━━━ Source information

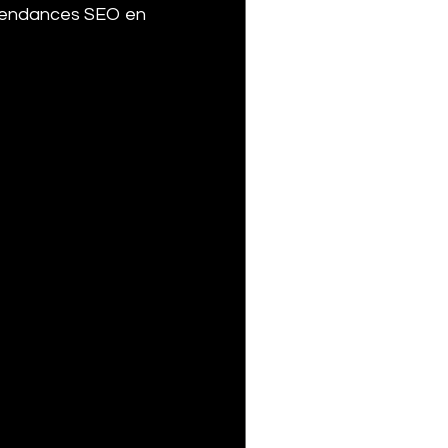
 tendances SEO en 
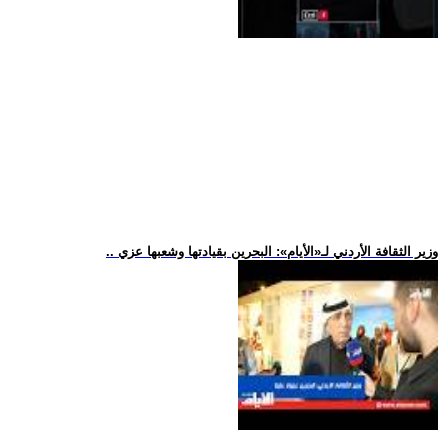
.. وزير الثقافة الأردني لـ«الأيام»: البحرين بقيادتها وشعبها عزي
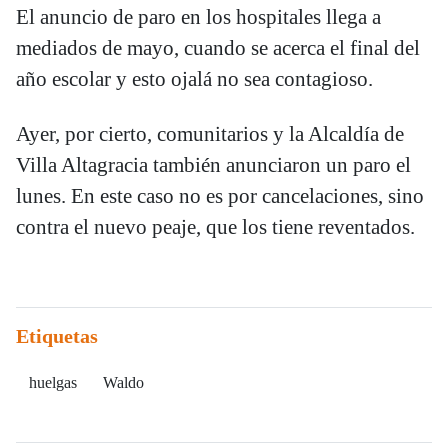
El anuncio de paro en los hospitales llega a
mediados de mayo, cuando se acerca el final del
año escolar y esto ojalá no sea contagioso.
Ayer, por cierto, comunitarios y la Alcaldía de
Villa Altagracia también anunciaron un paro el
lunes. En este caso no es por cancelaciones, sino
contra el nuevo peaje, que los tiene reventados.
Etiquetas
huelgas
Waldo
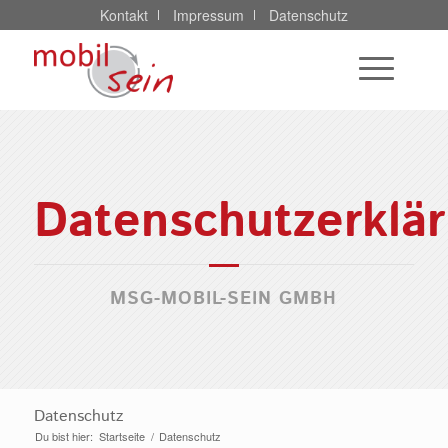
Kontakt
Impressum
Datenschutz
Datenschutzerklä
MSG-MOBIL-SEIN GMBH
Datenschutz
Du bist hier:
Startseite
/
Datenschutz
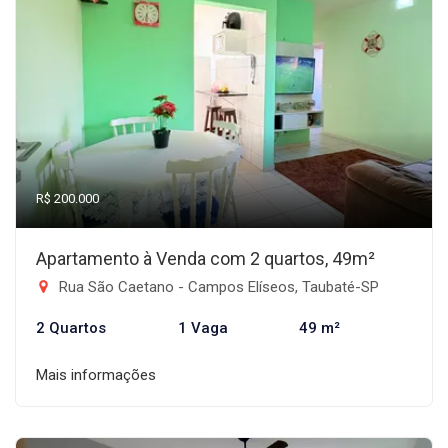
R$ 200.000
Apartamento à Venda com 2 quartos, 49m²
Rua São Caetano - Campos Elíseos, Taubaté-SP
2 Quartos
1 Vaga
49 m²
Mais informações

━━━━━━

Problem details –
Report every line of the records that contains the word "paro".

Task solution –
El anuncio de paro en los hospitales llega a
Villa Altagracia también anunciaron un paro el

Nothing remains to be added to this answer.